In [1]:
import pandas as pd
import re
import numpy as np
import json
import networkx as nx

## Load raw SQL data from Wikipedia Dump

In [None]:
# From enwiki-20171001-category.sql
# cat enwiki-20171001-category.sql | python tocsv.py > enwiki-20171001-category.csv
category = pd.read_csv('./enwiki-20171001-category.csv', header=None, sep=',', encoding='latin1')
category.columns = ['cat_id', 'cat_title', 'cat_page', 'cat_subcats', 'cat_files']
# From enwiki-20171001-page.sql
# cat enwiki-20171001-page.sql | python tocsv.py > enwiki-20171001-page.csv
page = pd.read_csv('./enwiki-20171001-page.csv', header=None, sep=',', usecols=[0, 1, 2, 5, 12, 13], encoding='latin1')
page.columns = ['page_id', 'page_namespace', 'page_title',
                'page_is_redirect', 'page_content_model', 'page_lang']
# From enwiki-20171001-categorylinks.sql
# cat enwiki-20171001-categorylinks.sql | python tocsv.py --ignore_column 2 --ignore_column 3 --ignore_column 4 --ignore_column 5 > enwiki-20171001-categorylinks.csv
categorylinks = pd.read_csv('./enwiki-20171001-categorylinks.csv', header=None, sep=',', encoding='latin1')
categorylinks.columns = ['cl_from', 'cl_to', 'cl_type']
# cat enwiki-20171001-templatelinks.sql | python tocsv.py > enwiki-20171001-templatelinks.csv
templatelinks = pd.read_csv('./enwiki-20171001-templatelinks.csv', header=None, sep=',', encoding='latin1')
templatelinks.columns = ['tl_from', 'tl_namespace', 'tl_title', 'tl_from_namespace']

In [None]:
templatelinks[templatelinks.tl_title.apply(lambda x: str(x).startswith('Tracking'))].tl_title.unique()

## Clean up categories

According to https://en.wikipedia.org/wiki/Wikipedia:Categorization, there are a few non-content categories with the following prefixes:

* `Wikipedia`
* `WikiProject`

Besides these, we also need to remove categories with template `Wikipedia_category` and `Maintenance_category` and its descendants according to https://en.wikipedia.org/wiki/Template:Maintenance_category.

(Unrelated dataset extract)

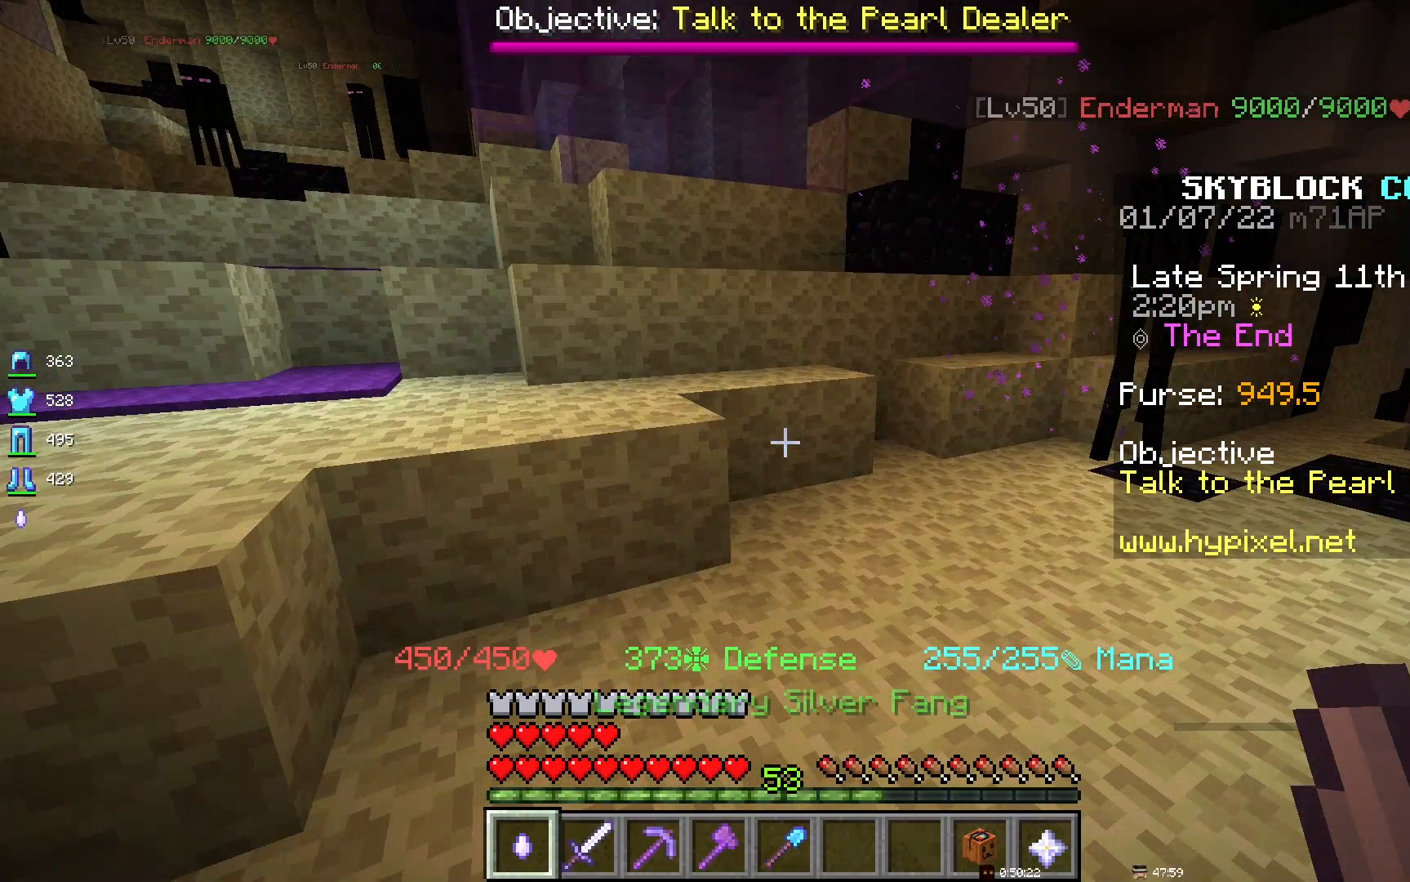
{"keys": [], "mouse": [], "events": []}
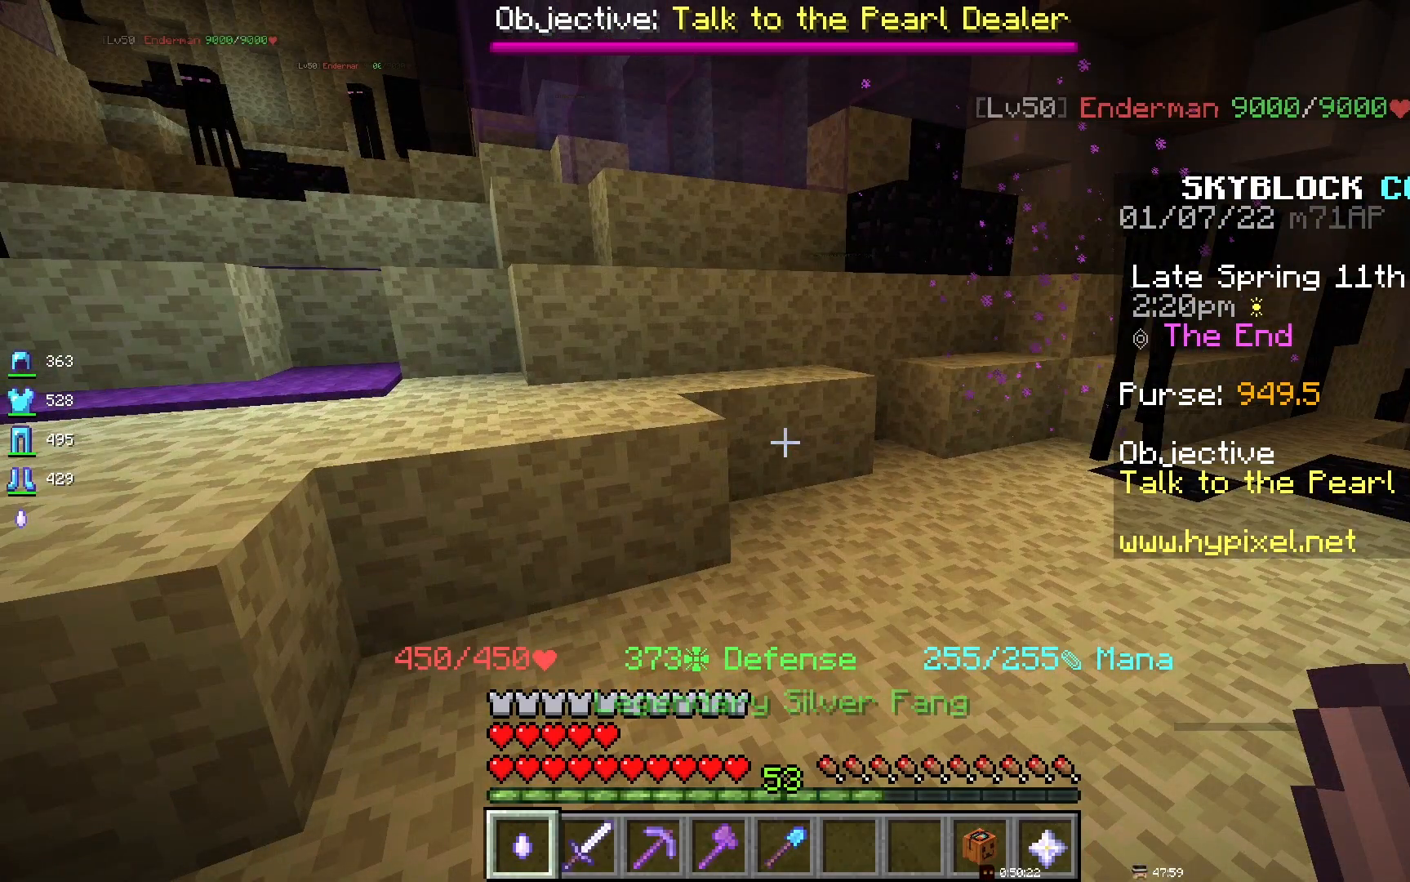
{"keys": [], "mouse": [], "events": []}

Note that `Template:Wikipedia_category` redirects to the same template page.

So here we will first find all templates inherit from these two category templates, and then remove all categories using these templates. 

Then we will check if any category with the abovementioned prefix still exists.

### Remove all categories that use `Wikipedia Category` and `Maintenance Category` as templates

In [4]:
def find_wikipedia_category_templates(templatelink_df, page_df):
    # Two basic templates
    selected_templates = set(['Wikipedia_category', 'Maintenance_category', 'Tracking_category', 'Trackingcat', 'Tracking_category/doc', 'Tracking_cat'])
    # Do BFS here to find all templates using these two root templates
    curr_parent_templates = selected_templates.copy()
    template_page_df = page_df[page_df.page_namespace == 10]  # limit namespace to template
    template_df = templatelink_df[templatelink_df.tl_from_namespace == 10]  # limit namespace to template
    print("all non-template elements are removed")
    while len(curr_parent_templates):
        # all template ids inherit from curr_parent_templates
        next_template_ids = template_df[template_df.tl_title.isin(curr_parent_templates)].tl_from.unique()
        next_templates = template_page_df[template_page_df.page_id.isin(next_template_ids)].page_title.unique()
        selected_templates |= curr_parent_templates
        # Remove seen templates
        template_df = template_df[~template_df.tl_title.isin(curr_parent_templates)]
        # update template
        curr_parent_templates = set(next_templates)
        print("find %d new non-content template" % len(curr_parent_templates))
    print("In total we find %d wikipedia templates." % len(selected_templates))
    cate_template_df = templatelink_df[templatelink_df.tl_from_namespace == 14]
    wiki_category = cate_template_df[cate_template_df.tl_title.isin(selected_templates)].tl_from
    print("In total we find %d wikipedia categories." % len(wiki_category))
    content_category = page_df[page_df.page_namespace==14]
    content_category = content_category[~content_category.page_id.isin(wiki_category)]
    return content_category[['page_id', 'page_title']]
    
content_categories = find_wikipedia_category_templates(templatelinks, page)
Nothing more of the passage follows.